● **TASK TO CARRY OUT**
Everything in the listing below from the line containing "This has to" through the line containing "History tells us" must be repeated exactly; the remaining lines are not wanted.

● **THE INPUT**
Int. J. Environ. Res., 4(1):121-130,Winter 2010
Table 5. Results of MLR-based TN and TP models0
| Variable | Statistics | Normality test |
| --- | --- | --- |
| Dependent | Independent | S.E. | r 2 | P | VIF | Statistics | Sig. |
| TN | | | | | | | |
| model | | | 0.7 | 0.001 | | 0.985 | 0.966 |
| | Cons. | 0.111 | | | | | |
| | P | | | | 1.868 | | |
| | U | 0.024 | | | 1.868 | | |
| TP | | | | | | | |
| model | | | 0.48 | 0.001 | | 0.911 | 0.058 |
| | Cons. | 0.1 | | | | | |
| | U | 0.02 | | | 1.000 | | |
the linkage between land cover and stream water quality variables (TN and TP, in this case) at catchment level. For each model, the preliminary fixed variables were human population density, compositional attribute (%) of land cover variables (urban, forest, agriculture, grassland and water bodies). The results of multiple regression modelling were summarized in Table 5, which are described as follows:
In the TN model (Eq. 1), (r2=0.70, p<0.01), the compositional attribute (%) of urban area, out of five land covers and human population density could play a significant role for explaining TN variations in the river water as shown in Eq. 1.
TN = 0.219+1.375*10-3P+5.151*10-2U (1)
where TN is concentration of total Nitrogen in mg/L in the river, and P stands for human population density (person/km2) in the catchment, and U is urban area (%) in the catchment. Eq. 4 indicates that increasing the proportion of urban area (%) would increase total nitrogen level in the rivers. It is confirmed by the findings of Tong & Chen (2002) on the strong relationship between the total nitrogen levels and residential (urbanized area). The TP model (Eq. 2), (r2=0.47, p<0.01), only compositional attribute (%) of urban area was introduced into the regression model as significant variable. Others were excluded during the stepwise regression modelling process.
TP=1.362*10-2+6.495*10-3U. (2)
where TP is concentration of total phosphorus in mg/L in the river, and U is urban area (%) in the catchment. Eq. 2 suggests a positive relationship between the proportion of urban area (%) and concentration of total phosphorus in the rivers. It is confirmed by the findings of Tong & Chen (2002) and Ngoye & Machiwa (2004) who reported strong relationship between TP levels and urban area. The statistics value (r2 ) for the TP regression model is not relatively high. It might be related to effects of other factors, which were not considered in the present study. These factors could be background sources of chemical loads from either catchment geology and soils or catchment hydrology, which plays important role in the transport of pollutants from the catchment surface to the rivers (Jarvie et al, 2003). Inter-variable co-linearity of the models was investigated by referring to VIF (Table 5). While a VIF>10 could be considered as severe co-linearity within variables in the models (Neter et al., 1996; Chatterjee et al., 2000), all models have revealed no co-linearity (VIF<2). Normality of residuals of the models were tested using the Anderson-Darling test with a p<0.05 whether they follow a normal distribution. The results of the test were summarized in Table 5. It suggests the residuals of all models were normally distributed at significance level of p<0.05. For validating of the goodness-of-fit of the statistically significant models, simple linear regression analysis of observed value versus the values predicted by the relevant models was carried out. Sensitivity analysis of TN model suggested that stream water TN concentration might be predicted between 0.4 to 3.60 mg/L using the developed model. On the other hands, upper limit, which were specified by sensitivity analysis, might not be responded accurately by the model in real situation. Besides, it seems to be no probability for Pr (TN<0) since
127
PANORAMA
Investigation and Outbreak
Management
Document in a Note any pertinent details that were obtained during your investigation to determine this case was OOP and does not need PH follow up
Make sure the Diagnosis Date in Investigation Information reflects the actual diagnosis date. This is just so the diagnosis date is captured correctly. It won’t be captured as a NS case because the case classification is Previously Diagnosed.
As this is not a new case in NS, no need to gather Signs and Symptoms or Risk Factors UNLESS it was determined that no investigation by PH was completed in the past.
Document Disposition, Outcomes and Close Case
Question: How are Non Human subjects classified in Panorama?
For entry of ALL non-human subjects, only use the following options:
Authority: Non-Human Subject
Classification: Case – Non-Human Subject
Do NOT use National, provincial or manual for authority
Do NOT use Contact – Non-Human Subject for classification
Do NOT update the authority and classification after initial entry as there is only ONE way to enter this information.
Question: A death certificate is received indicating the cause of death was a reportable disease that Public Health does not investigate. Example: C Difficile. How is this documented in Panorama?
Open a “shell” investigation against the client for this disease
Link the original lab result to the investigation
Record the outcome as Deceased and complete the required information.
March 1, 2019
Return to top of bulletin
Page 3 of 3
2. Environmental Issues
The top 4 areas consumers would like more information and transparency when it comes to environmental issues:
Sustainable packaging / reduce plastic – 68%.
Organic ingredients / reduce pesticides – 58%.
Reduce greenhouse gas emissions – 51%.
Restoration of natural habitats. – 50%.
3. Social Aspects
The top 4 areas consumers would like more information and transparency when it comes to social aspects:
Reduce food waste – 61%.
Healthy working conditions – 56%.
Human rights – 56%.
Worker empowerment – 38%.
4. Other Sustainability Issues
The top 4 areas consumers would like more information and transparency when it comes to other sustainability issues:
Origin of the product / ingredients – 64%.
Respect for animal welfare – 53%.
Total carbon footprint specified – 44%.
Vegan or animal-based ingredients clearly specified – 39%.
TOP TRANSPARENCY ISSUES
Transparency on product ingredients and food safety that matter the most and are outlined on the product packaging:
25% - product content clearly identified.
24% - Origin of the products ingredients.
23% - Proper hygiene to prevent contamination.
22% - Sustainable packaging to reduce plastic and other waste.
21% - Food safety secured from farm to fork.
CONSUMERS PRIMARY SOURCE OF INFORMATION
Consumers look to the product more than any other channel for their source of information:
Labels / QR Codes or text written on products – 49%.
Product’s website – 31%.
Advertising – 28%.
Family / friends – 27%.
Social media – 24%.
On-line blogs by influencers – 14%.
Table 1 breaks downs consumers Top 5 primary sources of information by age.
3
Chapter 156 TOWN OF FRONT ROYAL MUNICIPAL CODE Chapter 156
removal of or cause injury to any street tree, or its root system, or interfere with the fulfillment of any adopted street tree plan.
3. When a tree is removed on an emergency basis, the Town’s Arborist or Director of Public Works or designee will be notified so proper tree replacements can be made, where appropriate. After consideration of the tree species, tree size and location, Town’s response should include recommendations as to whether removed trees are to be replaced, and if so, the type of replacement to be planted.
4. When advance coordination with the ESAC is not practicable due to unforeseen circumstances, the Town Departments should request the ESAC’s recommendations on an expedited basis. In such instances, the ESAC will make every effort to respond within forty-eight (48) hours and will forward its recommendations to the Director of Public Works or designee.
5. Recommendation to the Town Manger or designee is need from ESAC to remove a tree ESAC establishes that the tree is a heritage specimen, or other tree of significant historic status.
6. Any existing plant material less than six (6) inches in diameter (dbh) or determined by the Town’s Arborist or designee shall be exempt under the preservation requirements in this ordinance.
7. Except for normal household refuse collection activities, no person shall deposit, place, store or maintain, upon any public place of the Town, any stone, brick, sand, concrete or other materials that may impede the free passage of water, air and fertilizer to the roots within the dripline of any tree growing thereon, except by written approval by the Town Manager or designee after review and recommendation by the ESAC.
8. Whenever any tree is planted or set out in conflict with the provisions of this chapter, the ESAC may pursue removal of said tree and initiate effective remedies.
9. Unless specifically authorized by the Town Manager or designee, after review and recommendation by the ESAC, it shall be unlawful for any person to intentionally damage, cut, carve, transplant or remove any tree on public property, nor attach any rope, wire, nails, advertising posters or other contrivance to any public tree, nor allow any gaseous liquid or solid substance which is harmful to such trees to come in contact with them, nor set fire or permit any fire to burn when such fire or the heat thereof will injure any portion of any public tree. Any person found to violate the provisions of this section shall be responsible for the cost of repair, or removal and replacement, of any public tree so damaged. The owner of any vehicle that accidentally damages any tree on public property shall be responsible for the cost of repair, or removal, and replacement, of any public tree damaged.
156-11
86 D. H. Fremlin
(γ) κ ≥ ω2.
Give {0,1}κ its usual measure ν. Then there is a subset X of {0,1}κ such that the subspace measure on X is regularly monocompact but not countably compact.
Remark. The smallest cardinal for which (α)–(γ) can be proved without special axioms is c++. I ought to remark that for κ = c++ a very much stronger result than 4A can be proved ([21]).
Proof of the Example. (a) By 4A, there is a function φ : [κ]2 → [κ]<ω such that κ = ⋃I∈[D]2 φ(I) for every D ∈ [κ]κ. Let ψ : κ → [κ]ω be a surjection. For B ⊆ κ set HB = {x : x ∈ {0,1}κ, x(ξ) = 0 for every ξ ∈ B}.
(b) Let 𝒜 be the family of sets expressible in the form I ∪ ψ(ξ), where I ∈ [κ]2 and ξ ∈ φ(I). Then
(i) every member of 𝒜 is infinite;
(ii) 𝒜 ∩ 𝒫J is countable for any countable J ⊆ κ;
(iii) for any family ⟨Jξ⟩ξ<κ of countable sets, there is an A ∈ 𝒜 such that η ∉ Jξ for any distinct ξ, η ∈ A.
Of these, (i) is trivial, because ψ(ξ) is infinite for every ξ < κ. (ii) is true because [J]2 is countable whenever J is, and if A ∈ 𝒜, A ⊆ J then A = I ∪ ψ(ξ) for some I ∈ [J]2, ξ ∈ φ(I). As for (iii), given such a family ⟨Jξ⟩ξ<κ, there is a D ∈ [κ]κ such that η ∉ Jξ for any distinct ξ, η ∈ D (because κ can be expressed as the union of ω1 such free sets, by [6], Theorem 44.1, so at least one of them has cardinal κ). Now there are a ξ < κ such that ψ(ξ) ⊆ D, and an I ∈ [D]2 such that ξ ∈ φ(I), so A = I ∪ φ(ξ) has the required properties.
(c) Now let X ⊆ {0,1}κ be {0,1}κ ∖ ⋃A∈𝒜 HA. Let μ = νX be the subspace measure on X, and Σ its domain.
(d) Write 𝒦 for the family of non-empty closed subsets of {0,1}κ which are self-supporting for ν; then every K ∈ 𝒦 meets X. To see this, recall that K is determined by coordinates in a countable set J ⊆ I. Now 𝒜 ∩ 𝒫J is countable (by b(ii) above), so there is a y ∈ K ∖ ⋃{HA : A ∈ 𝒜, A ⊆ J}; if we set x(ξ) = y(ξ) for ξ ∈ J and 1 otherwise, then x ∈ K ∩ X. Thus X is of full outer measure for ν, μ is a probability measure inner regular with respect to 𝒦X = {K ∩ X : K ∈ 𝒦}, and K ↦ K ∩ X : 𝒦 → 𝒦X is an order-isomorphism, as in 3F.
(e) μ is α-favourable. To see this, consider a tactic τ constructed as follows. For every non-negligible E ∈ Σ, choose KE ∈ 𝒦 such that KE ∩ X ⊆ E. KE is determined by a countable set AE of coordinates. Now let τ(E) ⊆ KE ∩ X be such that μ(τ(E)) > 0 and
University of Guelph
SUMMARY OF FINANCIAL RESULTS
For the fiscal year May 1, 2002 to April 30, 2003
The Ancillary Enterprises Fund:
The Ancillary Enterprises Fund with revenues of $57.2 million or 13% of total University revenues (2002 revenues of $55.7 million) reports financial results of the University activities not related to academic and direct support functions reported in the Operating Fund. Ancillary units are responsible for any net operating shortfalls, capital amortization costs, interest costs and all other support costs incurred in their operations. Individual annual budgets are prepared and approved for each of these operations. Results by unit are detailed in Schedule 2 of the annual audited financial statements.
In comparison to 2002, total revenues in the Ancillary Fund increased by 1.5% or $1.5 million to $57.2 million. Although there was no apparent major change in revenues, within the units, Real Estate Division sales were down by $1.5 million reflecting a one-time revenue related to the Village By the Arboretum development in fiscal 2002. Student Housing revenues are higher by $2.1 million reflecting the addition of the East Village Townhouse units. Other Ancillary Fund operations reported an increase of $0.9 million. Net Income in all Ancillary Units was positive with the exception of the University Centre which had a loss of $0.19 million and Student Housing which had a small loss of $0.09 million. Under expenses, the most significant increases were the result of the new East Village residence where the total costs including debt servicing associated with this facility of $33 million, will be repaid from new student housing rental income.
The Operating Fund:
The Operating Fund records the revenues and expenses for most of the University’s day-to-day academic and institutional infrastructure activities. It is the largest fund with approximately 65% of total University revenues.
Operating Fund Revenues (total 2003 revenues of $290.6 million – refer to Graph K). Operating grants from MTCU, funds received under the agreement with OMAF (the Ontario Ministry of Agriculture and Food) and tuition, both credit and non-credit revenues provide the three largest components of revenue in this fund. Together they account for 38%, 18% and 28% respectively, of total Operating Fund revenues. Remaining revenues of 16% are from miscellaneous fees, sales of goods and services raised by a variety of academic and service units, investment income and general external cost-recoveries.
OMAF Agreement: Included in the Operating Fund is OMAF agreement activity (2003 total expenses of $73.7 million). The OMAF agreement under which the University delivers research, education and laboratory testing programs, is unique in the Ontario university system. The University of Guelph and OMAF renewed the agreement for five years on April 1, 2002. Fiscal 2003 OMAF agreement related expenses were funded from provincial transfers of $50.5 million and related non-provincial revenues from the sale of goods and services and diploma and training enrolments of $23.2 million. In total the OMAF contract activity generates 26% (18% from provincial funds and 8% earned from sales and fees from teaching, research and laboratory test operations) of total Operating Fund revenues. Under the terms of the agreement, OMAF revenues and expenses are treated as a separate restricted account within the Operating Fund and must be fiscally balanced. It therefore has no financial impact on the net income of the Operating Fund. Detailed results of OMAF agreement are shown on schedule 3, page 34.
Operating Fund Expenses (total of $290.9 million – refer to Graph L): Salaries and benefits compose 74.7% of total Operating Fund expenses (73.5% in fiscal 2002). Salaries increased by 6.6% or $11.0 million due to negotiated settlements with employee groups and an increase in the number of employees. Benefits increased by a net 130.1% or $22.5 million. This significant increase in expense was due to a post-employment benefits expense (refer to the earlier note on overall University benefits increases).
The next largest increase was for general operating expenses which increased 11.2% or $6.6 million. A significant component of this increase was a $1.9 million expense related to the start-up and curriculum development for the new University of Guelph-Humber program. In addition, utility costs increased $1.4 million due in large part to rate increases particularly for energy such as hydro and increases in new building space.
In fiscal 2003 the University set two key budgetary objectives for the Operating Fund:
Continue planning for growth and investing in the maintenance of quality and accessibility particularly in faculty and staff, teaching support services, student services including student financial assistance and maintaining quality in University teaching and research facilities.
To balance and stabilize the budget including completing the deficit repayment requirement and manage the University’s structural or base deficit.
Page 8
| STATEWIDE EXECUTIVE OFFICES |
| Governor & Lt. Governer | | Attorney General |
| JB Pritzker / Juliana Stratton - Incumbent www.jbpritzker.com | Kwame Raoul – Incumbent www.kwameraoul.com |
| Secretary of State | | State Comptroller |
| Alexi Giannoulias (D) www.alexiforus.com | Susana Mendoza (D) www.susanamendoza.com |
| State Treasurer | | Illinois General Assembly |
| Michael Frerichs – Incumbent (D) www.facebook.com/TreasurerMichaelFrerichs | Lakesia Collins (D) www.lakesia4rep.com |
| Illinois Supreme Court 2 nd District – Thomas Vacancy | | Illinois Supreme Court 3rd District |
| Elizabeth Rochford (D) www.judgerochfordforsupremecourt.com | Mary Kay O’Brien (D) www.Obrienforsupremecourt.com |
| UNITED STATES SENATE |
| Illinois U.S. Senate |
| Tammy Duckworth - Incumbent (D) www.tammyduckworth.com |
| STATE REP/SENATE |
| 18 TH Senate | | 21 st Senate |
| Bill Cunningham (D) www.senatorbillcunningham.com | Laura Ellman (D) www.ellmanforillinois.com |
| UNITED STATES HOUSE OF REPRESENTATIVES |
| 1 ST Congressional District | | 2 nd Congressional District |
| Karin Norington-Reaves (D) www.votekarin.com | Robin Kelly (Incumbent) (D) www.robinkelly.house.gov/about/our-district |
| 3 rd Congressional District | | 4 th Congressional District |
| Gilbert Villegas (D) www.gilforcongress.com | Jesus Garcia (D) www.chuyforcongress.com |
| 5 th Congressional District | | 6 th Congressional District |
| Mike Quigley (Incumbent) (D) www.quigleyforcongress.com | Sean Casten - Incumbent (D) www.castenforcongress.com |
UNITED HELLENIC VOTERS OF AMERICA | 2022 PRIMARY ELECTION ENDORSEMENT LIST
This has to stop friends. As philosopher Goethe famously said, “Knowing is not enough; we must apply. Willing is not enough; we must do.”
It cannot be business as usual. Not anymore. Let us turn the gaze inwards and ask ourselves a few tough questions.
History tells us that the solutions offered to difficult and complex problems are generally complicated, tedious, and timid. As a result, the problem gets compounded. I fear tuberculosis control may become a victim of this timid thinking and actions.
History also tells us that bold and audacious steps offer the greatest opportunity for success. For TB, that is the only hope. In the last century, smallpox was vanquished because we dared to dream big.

● **WRITTEN ANSWER**
This has to stop friends. As philosopher Goethe famously said, “Knowing is not enough; we must apply. Willing is not enough; we must do.”
It cannot be business as usual. Not anymore. Let us turn the gaze inwards and ask ourselves a few tough questions.
History tells us that the solutions offered to difficult and complex problems are generally complicated, tedious, and timid. As a result, the problem gets compounded. I fear tuberculosis control may become a victim of this timid thinking and actions.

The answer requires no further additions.